Use of processing weights
As an example, consider a system with 6 CPs and 3 LPs defined as follows:
LP Name Logical Cores Weight
------- ----------- ------
ZVSE 1 300
ZOSTEST 6 100
ZVM 2 900
Processing weights can range from 1 to 999 (weights of less than 2% difference are not considered significant) and are used as follows:
- The processing weights for all active, sharing LPs are added together. This total is considered to be 100% of the processing resource available to shared CPs.
- The share of processing resources for each LP is calculated by
dividing the processing weight for each sharing LP by the total processing
weight. For example, at peak CP utilization levels, the dispatcher
allocates shared processing resources to each of the LPs as follows:
ZVSE 300/1300 = 23.1% ZOSTEST 100/1300 = 7.7% ZVM 900/1300 = 69.2% - The share of processing resource for each online logical core
with HiperDispatch disabled in the logical partition is calculated
by dividing the share for each LP by the number of online logical
cores. The share for each logical core is as follows:
ZVSE 23.1/1 CP = 23.1% ZOSTEST 7.7/6 CPs = 1.3% ZVM 69.2/2 CPs = 34.6%These percentages are used to determine preemption priority for I/O interruptions. A lower priority logical core can be preempted when an I/O interruption is pending for a higher priority logical core when the following occurs:
- The higher priority logical core is further behind in its share, or
- The higher priority logical core is not as far ahead of its share as the lower priority logical core.

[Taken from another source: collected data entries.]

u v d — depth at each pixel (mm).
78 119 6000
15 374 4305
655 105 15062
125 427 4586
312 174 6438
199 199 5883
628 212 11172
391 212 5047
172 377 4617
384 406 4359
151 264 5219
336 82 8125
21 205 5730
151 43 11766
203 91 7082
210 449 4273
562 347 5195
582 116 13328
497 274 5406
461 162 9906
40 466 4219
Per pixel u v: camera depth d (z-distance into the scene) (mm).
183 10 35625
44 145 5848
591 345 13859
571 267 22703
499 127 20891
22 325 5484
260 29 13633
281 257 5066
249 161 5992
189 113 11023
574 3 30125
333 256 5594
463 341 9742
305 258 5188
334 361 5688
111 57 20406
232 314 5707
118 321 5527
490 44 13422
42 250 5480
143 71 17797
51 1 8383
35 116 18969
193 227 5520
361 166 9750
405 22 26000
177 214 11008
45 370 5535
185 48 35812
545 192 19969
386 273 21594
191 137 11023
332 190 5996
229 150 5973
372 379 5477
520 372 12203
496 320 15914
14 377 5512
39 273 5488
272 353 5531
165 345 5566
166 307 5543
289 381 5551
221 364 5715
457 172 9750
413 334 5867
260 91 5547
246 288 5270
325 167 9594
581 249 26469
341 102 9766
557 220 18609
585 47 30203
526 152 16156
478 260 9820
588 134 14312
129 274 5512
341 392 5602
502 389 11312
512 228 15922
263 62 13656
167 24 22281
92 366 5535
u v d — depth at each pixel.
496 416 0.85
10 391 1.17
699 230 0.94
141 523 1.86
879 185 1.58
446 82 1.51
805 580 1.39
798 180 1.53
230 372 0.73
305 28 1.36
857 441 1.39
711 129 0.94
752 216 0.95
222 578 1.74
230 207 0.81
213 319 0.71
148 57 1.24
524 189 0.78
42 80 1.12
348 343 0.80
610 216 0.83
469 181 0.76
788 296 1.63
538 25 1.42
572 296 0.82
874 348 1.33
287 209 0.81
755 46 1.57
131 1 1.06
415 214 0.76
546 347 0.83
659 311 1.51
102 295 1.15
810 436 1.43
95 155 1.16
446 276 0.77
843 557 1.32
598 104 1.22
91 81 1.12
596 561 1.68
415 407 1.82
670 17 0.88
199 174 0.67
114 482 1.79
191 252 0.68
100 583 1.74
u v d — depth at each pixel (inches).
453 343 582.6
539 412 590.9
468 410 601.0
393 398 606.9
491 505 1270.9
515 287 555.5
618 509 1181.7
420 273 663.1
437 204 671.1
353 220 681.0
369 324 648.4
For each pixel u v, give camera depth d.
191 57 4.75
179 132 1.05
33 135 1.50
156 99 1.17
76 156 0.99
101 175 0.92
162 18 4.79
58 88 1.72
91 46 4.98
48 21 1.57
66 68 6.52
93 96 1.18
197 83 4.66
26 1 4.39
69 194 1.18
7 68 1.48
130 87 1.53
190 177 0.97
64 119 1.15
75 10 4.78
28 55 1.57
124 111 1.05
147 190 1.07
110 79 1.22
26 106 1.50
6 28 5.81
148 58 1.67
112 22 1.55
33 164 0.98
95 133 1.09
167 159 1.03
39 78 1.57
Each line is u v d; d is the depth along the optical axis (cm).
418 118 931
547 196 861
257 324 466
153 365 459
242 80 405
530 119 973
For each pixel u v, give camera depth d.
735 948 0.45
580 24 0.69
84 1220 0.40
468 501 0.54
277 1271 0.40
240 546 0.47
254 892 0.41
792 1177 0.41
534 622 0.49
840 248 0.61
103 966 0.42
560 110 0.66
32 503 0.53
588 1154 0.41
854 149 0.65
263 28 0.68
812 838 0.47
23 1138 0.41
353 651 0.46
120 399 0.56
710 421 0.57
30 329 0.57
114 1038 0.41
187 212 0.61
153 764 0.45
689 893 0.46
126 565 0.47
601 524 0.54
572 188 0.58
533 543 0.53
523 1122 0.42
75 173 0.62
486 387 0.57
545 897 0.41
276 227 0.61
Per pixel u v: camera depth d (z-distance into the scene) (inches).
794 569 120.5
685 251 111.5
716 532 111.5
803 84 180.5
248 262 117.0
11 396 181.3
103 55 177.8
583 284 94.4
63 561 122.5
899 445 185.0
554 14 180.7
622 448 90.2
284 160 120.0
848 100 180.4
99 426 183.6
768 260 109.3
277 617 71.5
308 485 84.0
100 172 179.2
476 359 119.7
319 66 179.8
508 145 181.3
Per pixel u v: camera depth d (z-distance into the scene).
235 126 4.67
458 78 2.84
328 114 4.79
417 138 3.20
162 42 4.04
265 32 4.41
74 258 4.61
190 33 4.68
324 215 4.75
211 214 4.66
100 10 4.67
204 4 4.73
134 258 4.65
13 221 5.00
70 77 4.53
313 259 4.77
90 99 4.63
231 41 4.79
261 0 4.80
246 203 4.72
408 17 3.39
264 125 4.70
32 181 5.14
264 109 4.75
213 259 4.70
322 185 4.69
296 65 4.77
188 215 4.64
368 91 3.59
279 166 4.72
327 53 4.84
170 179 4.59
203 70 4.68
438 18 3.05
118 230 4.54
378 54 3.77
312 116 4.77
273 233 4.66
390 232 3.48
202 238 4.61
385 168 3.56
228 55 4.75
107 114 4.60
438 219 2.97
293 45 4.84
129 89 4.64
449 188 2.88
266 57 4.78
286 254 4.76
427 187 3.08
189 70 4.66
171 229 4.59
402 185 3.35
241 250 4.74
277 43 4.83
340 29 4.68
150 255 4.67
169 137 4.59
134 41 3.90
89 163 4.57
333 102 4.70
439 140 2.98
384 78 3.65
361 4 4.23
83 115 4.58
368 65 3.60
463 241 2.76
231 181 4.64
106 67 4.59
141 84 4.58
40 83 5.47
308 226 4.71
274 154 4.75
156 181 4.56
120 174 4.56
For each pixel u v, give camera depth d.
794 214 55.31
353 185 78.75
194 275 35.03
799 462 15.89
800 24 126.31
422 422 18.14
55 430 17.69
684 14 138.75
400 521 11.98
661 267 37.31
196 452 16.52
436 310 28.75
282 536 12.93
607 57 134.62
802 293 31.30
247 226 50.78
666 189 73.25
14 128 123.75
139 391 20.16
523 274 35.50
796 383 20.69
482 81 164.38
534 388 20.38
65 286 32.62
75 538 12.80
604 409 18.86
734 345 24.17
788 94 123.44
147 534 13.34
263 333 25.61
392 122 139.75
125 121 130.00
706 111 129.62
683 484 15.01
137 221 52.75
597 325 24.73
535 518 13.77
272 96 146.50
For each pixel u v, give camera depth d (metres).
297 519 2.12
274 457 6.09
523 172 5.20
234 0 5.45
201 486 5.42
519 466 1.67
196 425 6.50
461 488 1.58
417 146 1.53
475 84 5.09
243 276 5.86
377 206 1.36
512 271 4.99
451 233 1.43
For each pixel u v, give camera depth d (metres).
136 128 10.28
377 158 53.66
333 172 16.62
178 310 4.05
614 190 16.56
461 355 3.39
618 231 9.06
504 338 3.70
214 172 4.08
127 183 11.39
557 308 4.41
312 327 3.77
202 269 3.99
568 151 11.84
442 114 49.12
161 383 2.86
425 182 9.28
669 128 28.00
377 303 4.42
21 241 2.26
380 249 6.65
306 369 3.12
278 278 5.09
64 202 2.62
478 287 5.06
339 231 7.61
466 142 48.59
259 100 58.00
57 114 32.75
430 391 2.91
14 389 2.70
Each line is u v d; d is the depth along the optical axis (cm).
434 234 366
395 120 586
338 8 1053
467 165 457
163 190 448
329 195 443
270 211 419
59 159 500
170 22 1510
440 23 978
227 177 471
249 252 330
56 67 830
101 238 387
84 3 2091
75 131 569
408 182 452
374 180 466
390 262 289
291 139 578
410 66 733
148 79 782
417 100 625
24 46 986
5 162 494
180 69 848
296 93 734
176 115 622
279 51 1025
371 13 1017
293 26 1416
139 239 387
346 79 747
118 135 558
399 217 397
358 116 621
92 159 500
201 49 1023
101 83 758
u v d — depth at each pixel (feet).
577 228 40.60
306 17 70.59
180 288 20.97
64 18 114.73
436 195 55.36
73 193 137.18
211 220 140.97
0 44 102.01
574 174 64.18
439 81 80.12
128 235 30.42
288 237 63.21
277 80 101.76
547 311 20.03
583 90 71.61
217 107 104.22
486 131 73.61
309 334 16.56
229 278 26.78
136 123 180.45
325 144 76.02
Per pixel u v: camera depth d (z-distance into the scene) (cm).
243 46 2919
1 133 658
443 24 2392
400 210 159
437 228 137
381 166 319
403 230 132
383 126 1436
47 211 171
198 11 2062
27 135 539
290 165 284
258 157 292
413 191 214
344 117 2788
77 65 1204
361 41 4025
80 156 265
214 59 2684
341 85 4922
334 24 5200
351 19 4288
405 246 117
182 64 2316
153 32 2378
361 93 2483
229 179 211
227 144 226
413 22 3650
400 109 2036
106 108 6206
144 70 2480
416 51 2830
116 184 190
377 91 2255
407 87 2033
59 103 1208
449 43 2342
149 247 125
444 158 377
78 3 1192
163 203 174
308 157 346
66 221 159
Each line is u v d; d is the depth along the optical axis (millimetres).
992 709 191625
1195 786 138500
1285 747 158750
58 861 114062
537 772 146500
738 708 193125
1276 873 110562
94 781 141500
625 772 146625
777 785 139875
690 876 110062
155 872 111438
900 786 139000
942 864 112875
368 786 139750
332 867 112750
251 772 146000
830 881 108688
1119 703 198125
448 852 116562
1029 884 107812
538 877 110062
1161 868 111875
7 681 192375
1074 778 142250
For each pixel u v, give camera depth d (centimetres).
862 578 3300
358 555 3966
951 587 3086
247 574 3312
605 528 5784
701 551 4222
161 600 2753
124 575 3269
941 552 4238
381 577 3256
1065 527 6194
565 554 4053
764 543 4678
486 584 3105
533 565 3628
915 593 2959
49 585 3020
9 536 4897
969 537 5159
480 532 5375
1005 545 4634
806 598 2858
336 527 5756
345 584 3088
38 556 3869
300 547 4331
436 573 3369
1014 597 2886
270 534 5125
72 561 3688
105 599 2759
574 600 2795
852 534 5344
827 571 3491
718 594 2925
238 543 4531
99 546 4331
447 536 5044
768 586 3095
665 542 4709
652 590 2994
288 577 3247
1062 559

For example, the lower priority LP is receiving 15% more than its processing share, and the higher priority LP is receiving 10% more than its processing share.
As long as there is excess CP capacity, processing weights have no effect on the CP resources consumed. Weights affect processing when the number of logical cores that need processing time is greater than the number of physical cores available.